Provided records START
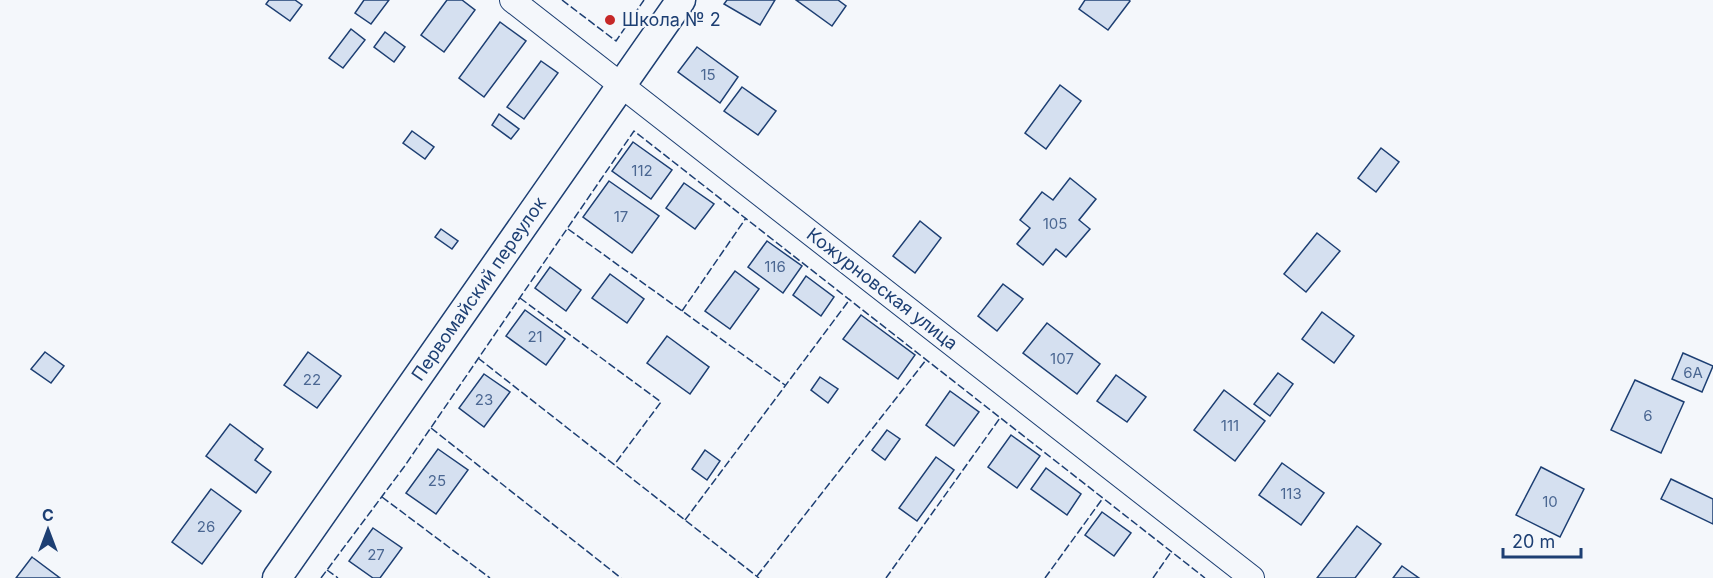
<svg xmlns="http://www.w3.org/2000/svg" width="1713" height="578" font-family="Inter,sans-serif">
<rect width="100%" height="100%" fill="#f4f7fb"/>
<g fill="#d5e0f0" stroke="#1d3f73" stroke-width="1.5">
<path d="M269 0H295L302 5 290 21 266 4Z"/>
<path d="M364 0H389L371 24 355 13Z"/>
<path d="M447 0H462L475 10 444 52 421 35Z"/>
<path d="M727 0H775L760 25 724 4Z"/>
<path d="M796 0H838L846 6 832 26Z"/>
<path d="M1085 0H1129L1130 1 1108 30 1079 9Z"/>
<path d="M500 22 526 41 484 97 459 78Z"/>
<path d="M351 29 365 40 343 68 329 58Z"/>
<path d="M385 32 405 47 394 62 374 47Z"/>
<path d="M697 47 738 77 720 103 678 72Z"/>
<path d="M541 61 558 73 524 119 507 107Z"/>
<path d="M1060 85 1081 101 1046 149 1025 133Z"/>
<path d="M742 87 776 111 758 135 724 111Z"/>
<path d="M499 114 519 129 511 139 492 125Z"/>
<path d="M412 131 434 147 425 159 403 143Z"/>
<path d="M633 142 672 170 651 199 612 171Z"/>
<path d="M1381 148 1399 162 1376 192 1358 178Z"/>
<path d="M1070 178 1096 199 1079 220 1090 229 1066 257 1056 249 1043 265 1017 244 1030 228 1020 220 1042 192 1053 200Z"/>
<path d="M609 181 659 216 632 253 583 217Z"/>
<path d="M684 183 714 204 695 229 666 208Z"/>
<path d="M920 221 941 238 915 273 893 256Z"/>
<path d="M441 229 458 241 452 249 435 237Z"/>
<path d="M1317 233 1340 251 1306 292 1284 274Z"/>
<path d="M767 241 802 266 783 293 748 267Z"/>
<path d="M550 267 581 290 566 311 535 288Z"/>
<path d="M735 271 759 289 730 329 705 311Z"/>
<path d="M610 274 644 299 627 323 592 298Z"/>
<path d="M806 276 834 297 821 316 793 295Z"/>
<path d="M1003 284 1023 299 997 331 978 316Z"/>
<path d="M525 310 565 339 546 365 506 336Z"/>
<path d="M1322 312 1354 336 1334 363 1302 339Z"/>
<path d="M861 315 915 355 898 379 843 339Z"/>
<path d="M1047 323 1100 364 1077 394 1023 353Z"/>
<path d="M667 336 709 367 690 394 647 363Z"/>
<path d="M45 352 64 366 51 383 31 369Z"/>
<path d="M308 352 341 376 317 408 284 385Z"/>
<path d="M1683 353 1713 366 1702 392 1672 379Z"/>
<path d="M1278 373 1293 384 1270 416 1254 404Z"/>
<path d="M484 374 510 392 484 427 459 408Z"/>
<path d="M1116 375 1146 397 1127 422 1097 401Z"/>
<path d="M820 377 838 389 828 403 811 390Z"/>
<path d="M1635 380 1684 402 1661 453 1611 430Z"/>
<path d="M1224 390 1265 421 1235 461 1194 430Z"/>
<path d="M950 391 979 412 954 446 926 425Z"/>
<path d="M230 424 263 449 255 460 271 472 256 493 206 456Z"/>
<path d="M887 430 900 439 885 460 872 450Z"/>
<path d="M1011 435 1040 456 1017 488 988 467Z"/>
<path d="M438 449 468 470 436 514 406 493Z"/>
<path d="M705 450 720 461 707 480 692 469Z"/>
<path d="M936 457 954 470 917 521 899 508Z"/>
<path d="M1282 463 1324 493 1301 525 1259 495Z"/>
<path d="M1541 467 1584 489 1560 537 1516 515Z"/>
<path d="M1046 468 1081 494 1067 515 1031 489Z"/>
<path d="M1671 479 1713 499V524L1661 499Z"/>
<path d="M211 489 241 511 202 564 172 542Z"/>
<path d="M1102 512 1131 533 1114 556 1085 535Z"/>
<path d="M1357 526 1381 544 1355 578H1317Z"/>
<path d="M373 528 402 548 380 578H373L349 561Z"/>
<path d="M32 557 60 578H16Z"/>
<path d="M1402 566 1419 578H1393Z"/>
</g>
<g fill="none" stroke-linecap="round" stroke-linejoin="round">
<defs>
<path id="minor" d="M512 0 1252 578"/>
<path id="tertiary" d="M277 578 681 0"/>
</defs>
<use href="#minor" stroke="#1d3f73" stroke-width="26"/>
<use href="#tertiary" stroke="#1d3f73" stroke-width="31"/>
<use href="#minor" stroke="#f4f7fb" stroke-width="24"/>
<use href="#tertiary" stroke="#f4f7fb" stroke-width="28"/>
<g stroke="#1d3f73" stroke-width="1.5" stroke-dasharray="8 3" stroke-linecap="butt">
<path d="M562 0 616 41 644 0"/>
<path d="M568 229 785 385"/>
<path d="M520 298 661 402 614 465"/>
<path d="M682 311 746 218"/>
<path d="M478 358 759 578"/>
<path d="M431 428 621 578"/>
<path d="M382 497 490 578"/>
<path d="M685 520 850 299"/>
<path d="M327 570 338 578"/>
<path d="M757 576 926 360"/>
<path d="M321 578 404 467 634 131 1205 578"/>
<path d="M886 578 1000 418"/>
<path d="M1045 578 1103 498"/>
<path d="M1153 578 1171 552"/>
</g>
</g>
<circle fill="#c62828" stroke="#f4f7fb" stroke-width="2" cx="610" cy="20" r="6"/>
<g text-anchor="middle" stroke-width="4.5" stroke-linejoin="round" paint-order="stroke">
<g font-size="15" fill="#4b6792">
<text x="708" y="80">15</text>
<text x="642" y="176">112</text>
<text x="621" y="222">17</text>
<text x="1055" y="229">105</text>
<text x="775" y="272">116</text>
<text x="535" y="342">21</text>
<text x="1062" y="364">107</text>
<text x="1693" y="378">6А</text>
<text x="312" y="385">22</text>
<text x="484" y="405">23</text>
<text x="1648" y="421">6</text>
<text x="1230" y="431">111</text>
<text x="437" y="486">25</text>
<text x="1291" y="499">113</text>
<text x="1550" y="507">10</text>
<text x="206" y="532">26</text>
<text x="376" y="560">27</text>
</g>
<g font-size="18" fill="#1d3f73" stroke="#f4f7fb" text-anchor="start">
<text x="622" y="26">Школа № 2</text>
</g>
<g font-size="18" fill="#1d3f73" stroke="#f4f7fb">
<text transform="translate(479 289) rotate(-55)" y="6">Первомайский переулок</text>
<text transform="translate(882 289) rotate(38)" y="6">Кожурновская улица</text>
</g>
</g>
<g transform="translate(48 530)" stroke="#f4f7fb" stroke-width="4.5" paint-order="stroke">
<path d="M0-4.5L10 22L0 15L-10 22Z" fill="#1d3f73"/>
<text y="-9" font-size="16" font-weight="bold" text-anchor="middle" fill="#1d3f73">С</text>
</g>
<path d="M1503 548v9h78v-9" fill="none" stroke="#1d3f73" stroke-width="3"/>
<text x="1512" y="548" font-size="18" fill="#1d3f73" stroke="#f4f7fb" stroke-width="4.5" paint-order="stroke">20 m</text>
</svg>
Provided records END
The task:
Pictures aside, reproduce every record exactly as it stands.

Result for this task:
<svg xmlns="http://www.w3.org/2000/svg" width="1713" height="578" font-family="Inter,sans-serif">
<rect width="100%" height="100%" fill="#f4f7fb"/>
<g fill="#d5e0f0" stroke="#1d3f73" stroke-width="1.5">
<path d="M269 0H295L302 5 290 21 266 4Z"/>
<path d="M364 0H389L371 24 355 13Z"/>
<path d="M447 0H462L475 10 444 52 421 35Z"/>
<path d="M727 0H775L760 25 724 4Z"/>
<path d="M796 0H838L846 6 832 26Z"/>
<path d="M1085 0H1129L1130 1 1108 30 1079 9Z"/>
<path d="M500 22 526 41 484 97 459 78Z"/>
<path d="M351 29 365 40 343 68 329 58Z"/>
<path d="M385 32 405 47 394 62 374 47Z"/>
<path d="M697 47 738 77 720 103 678 72Z"/>
<path d="M541 61 558 73 524 119 507 107Z"/>
<path d="M1060 85 1081 101 1046 149 1025 133Z"/>
<path d="M742 87 776 111 758 135 724 111Z"/>
<path d="M499 114 519 129 511 139 492 125Z"/>
<path d="M412 131 434 147 425 159 403 143Z"/>
<path d="M633 142 672 170 651 199 612 171Z"/>
<path d="M1381 148 1399 162 1376 192 1358 178Z"/>
<path d="M1070 178 1096 199 1079 220 1090 229 1066 257 1056 249 1043 265 1017 244 1030 228 1020 220 1042 192 1053 200Z"/>
<path d="M609 181 659 216 632 253 583 217Z"/>
<path d="M684 183 714 204 695 229 666 208Z"/>
<path d="M920 221 941 238 915 273 893 256Z"/>
<path d="M441 229 458 241 452 249 435 237Z"/>
<path d="M1317 233 1340 251 1306 292 1284 274Z"/>
<path d="M767 241 802 266 783 293 748 267Z"/>
<path d="M550 267 581 290 566 311 535 288Z"/>
<path d="M735 271 759 289 730 329 705 311Z"/>
<path d="M610 274 644 299 627 323 592 298Z"/>
<path d="M806 276 834 297 821 316 793 295Z"/>
<path d="M1003 284 1023 299 997 331 978 316Z"/>
<path d="M525 310 565 339 546 365 506 336Z"/>
<path d="M1322 312 1354 336 1334 363 1302 339Z"/>
<path d="M861 315 915 355 898 379 843 339Z"/>
<path d="M1047 323 1100 364 1077 394 1023 353Z"/>
<path d="M667 336 709 367 690 394 647 363Z"/>
<path d="M45 352 64 366 51 383 31 369Z"/>
<path d="M308 352 341 376 317 408 284 385Z"/>
<path d="M1683 353 1713 366 1702 392 1672 379Z"/>
<path d="M1278 373 1293 384 1270 416 1254 404Z"/>
<path d="M484 374 510 392 484 427 459 408Z"/>
<path d="M1116 375 1146 397 1127 422 1097 401Z"/>
<path d="M820 377 838 389 828 403 811 390Z"/>
<path d="M1635 380 1684 402 1661 453 1611 430Z"/>
<path d="M1224 390 1265 421 1235 461 1194 430Z"/>
<path d="M950 391 979 412 954 446 926 425Z"/>
<path d="M230 424 263 449 255 460 271 472 256 493 206 456Z"/>
<path d="M887 430 900 439 885 460 872 450Z"/>
<path d="M1011 435 1040 456 1017 488 988 467Z"/>
<path d="M438 449 468 470 436 514 406 493Z"/>
<path d="M705 450 720 461 707 480 692 469Z"/>
<path d="M936 457 954 470 917 521 899 508Z"/>
<path d="M1282 463 1324 493 1301 525 1259 495Z"/>
<path d="M1541 467 1584 489 1560 537 1516 515Z"/>
<path d="M1046 468 1081 494 1067 515 1031 489Z"/>
<path d="M1671 479 1713 499V524L1661 499Z"/>
<path d="M211 489 241 511 202 564 172 542Z"/>
<path d="M1102 512 1131 533 1114 556 1085 535Z"/>
<path d="M1357 526 1381 544 1355 578H1317Z"/>
<path d="M373 528 402 548 380 578H373L349 561Z"/>
<path d="M32 557 60 578H16Z"/>
<path d="M1402 566 1419 578H1393Z"/>
</g>
<g fill="none" stroke-linecap="round" stroke-linejoin="round">
<defs>
<path id="minor" d="M512 0 1252 578"/>
<path id="tertiary" d="M277 578 681 0"/>
</defs>
<use href="#minor" stroke="#1d3f73" stroke-width="26"/>
<use href="#tertiary" stroke="#1d3f73" stroke-width="31"/>
<use href="#minor" stroke="#f4f7fb" stroke-width="24"/>
<use href="#tertiary" stroke="#f4f7fb" stroke-width="28"/>
<g stroke="#1d3f73" stroke-width="1.5" stroke-dasharray="8 3" stroke-linecap="butt">
<path d="M562 0 616 41 644 0"/>
<path d="M568 229 785 385"/>
<path d="M520 298 661 402 614 465"/>
<path d="M682 311 746 218"/>
<path d="M478 358 759 578"/>
<path d="M431 428 621 578"/>
<path d="M382 497 490 578"/>
<path d="M685 520 850 299"/>
<path d="M327 570 338 578"/>
<path d="M757 576 926 360"/>
<path d="M321 578 404 467 634 131 1205 578"/>
<path d="M886 578 1000 418"/>
<path d="M1045 578 1103 498"/>
<path d="M1153 578 1171 552"/>
</g>
</g>
<circle fill="#c62828" stroke="#f4f7fb" stroke-width="2" cx="610" cy="20" r="6"/>
<g text-anchor="middle" stroke-width="4.5" stroke-linejoin="round" paint-order="stroke">
<g font-size="15" fill="#4b6792">
<text x="708" y="80">15</text>
<text x="642" y="176">112</text>
<text x="621" y="222">17</text>
<text x="1055" y="229">105</text>
<text x="775" y="272">116</text>
<text x="535" y="342">21</text>
<text x="1062" y="364">107</text>
<text x="1693" y="378">6А</text>
<text x="312" y="385">22</text>
<text x="484" y="405">23</text>
<text x="1648" y="421">6</text>
<text x="1230" y="431">111</text>
<text x="437" y="486">25</text>
<text x="1291" y="499">113</text>
<text x="1550" y="507">10</text>
<text x="206" y="532">26</text>
<text x="376" y="560">27</text>
</g>
<g font-size="18" fill="#1d3f73" stroke="#f4f7fb" text-anchor="start">
<text x="622" y="26">Школа № 2</text>
</g>
<g font-size="18" fill="#1d3f73" stroke="#f4f7fb">
<text transform="translate(479 289) rotate(-55)" y="6">Первомайский переулок</text>
<text transform="translate(882 289) rotate(38)" y="6">Кожурновская улица</text>
</g>
</g>
<g transform="translate(48 530)" stroke="#f4f7fb" stroke-width="4.5" paint-order="stroke">
<path d="M0-4.5L10 22L0 15L-10 22Z" fill="#1d3f73"/>
<text y="-9" font-size="16" font-weight="bold" text-anchor="middle" fill="#1d3f73">С</text>
</g>
<path d="M1503 548v9h78v-9" fill="none" stroke="#1d3f73" stroke-width="3"/>
<text x="1512" y="548" font-size="18" fill="#1d3f73" stroke="#f4f7fb" stroke-width="4.5" paint-order="stroke">20 m</text>
</svg>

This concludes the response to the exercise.